*** Given data ***

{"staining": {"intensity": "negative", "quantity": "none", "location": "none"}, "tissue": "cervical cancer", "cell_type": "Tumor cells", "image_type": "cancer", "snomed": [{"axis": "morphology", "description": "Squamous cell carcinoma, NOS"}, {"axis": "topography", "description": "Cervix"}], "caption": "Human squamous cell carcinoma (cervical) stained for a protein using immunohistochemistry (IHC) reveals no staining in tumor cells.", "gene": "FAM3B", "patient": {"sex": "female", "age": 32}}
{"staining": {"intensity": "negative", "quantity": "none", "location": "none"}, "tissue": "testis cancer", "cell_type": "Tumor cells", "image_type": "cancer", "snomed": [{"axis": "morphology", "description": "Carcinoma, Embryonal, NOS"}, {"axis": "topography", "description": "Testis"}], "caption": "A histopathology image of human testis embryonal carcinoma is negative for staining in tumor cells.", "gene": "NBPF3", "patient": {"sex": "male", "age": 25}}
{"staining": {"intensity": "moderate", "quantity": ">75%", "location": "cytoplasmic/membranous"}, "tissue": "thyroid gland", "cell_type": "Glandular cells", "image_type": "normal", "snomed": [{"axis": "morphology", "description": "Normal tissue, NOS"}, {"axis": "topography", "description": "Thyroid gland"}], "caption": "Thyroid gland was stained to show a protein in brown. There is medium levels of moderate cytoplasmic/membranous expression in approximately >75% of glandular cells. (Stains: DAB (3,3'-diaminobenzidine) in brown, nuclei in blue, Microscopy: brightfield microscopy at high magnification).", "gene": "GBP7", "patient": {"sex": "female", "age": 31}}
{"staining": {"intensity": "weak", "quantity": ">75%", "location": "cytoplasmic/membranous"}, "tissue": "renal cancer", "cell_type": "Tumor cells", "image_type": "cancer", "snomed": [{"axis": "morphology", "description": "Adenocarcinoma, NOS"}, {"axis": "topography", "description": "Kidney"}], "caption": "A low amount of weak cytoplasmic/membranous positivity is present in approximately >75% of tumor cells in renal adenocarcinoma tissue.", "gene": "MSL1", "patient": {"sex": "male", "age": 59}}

*** End of Given data ***

Without changing anything, repeat the whole listing.

__Task response__:
{"staining": {"intensity": "negative", "quantity": "none", "location": "none"}, "tissue": "cervical cancer", "cell_type": "Tumor cells", "image_type": "cancer", "snomed": [{"axis": "morphology", "description": "Squamous cell carcinoma, NOS"}, {"axis": "topography", "description": "Cervix"}], "caption": "Human squamous cell carcinoma (cervical) stained for a protein using immunohistochemistry (IHC) reveals no staining in tumor cells.", "gene": "FAM3B", "patient": {"sex": "female", "age": 32}}
{"staining": {"intensity": "negative", "quantity": "none", "location": "none"}, "tissue": "testis cancer", "cell_type": "Tumor cells", "image_type": "cancer", "snomed": [{"axis": "morphology", "description": "Carcinoma, Embryonal, NOS"}, {"axis": "topography", "description": "Testis"}], "caption": "A histopathology image of human testis embryonal carcinoma is negative for staining in tumor cells.", "gene": "NBPF3", "patient": {"sex": "male", "age": 25}}
{"staining": {"intensity": "moderate", "quantity": ">75%", "location": "cytoplasmic/membranous"}, "tissue": "thyroid gland", "cell_type": "Glandular cells", "image_type": "normal", "snomed": [{"axis": "morphology", "description": "Normal tissue, NOS"}, {"axis": "topography", "description": "Thyroid gland"}], "caption": "Thyroid gland was stained to show a protein in brown. There is medium levels of moderate cytoplasmic/membranous expression in approximately >75% of glandular cells. (Stains: DAB (3,3'-diaminobenzidine) in brown, nuclei in blue, Microscopy: brightfield microscopy at high magnification).", "gene": "GBP7", "patient": {"sex": "female", "age": 31}}
{"staining": {"intensity": "weak", "quantity": ">75%", "location": "cytoplasmic/membranous"}, "tissue": "renal cancer", "cell_type": "Tumor cells", "image_type": "cancer", "snomed": [{"axis": "morphology", "description": "Adenocarcinoma, NOS"}, {"axis": "topography", "description": "Kidney"}], "caption": "A low amount of weak cytoplasmic/membranous positivity is present in approximately >75% of tumor cells in renal adenocarcinoma tissue.", "gene": "MSL1", "patient": {"sex": "male", "age": 59}}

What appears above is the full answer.